-- PROVIDED MATERIAL follows --
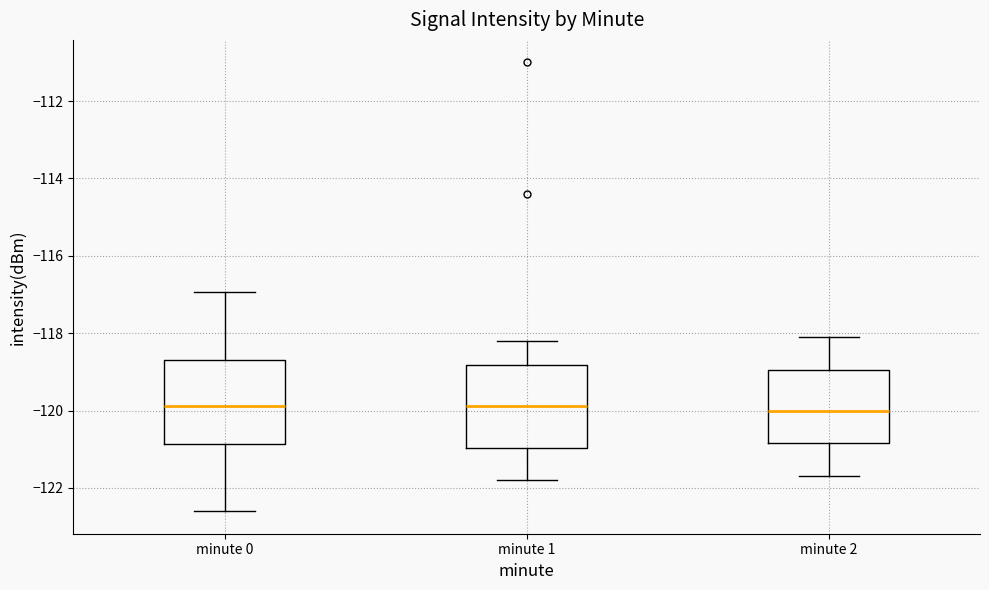

Where does the median line of the box for minute 0 sit on the y-axis? The values are not printed on the chart, so give them approximately, as read against the axis.

-119.8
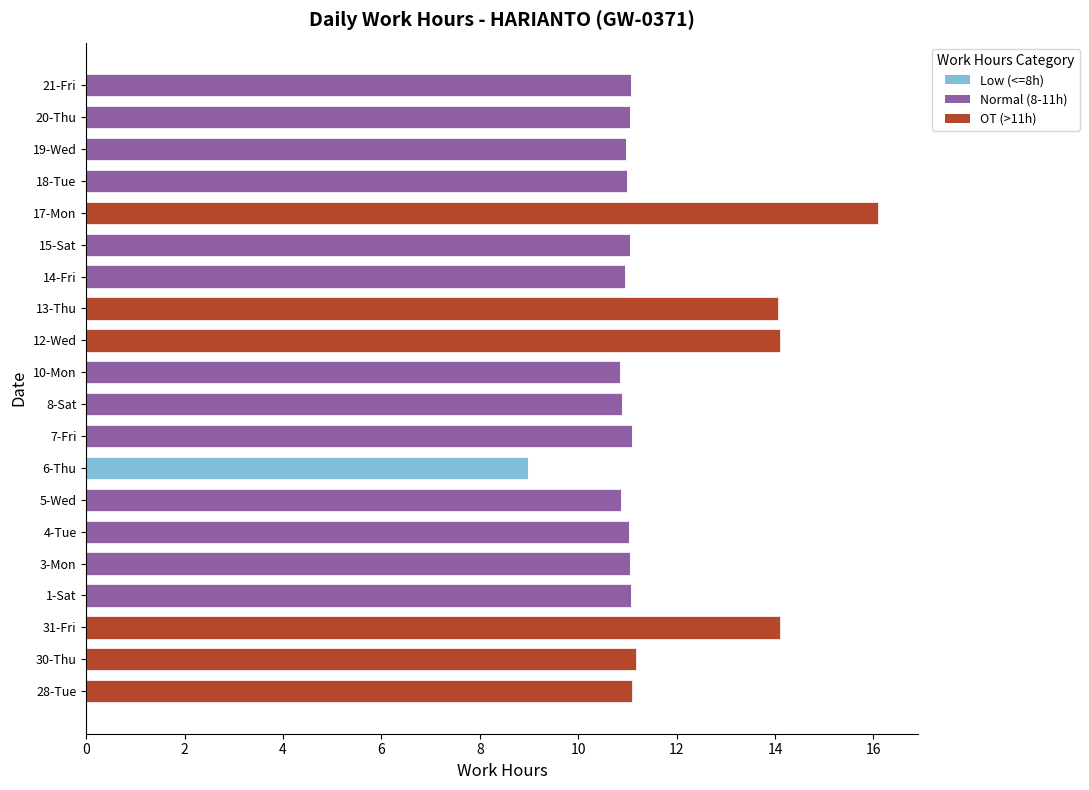

Is it true that Low (<=8h) equals -2.9 at 19-Wed?

False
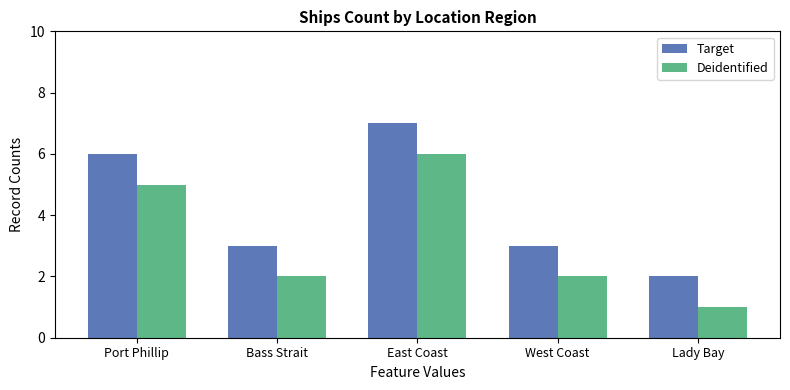

The value of Target at Bass Strait is 3. True or false?

True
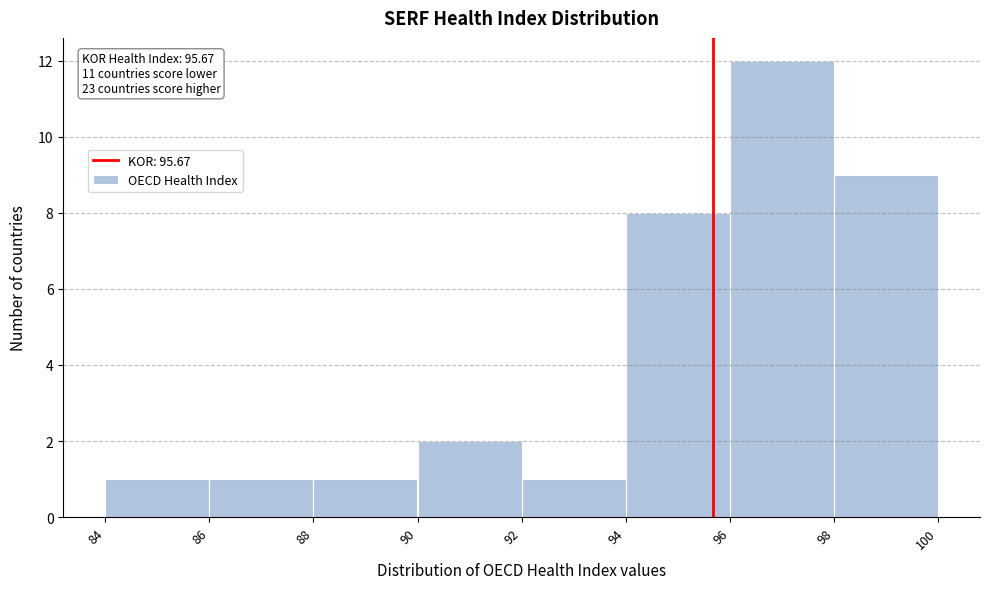

Which range on the x-axis has the tallest bar?

96 to 98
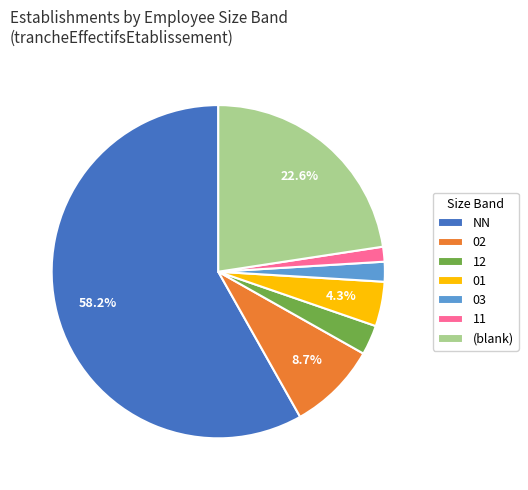

How much of the chart is everything except (blank)?

77.4%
-- PROVIDED MATERIAL concluded --
▸ WORK TO COMPLETE: Format the records above as a JSON list of strings, one string per line, without the blank lines or the pictures.

▸ RESULT OF THIS TASK:
[
  "Where does the median line of the box for minute 0 sit on the y-axis? The values are not printed on the chart, so give them approximately, as read against the axis.",
  "-119.8",
  "Is it true that Low (<=8h) equals -2.9 at 19-Wed?",
  "False",
  "The value of Target at Bass Strait is 3. True or false?",
  "True",
  "Which range on the x-axis has the tallest bar?",
  "96 to 98",
  "How much of the chart is everything except (blank)?",
  "77.4%"
]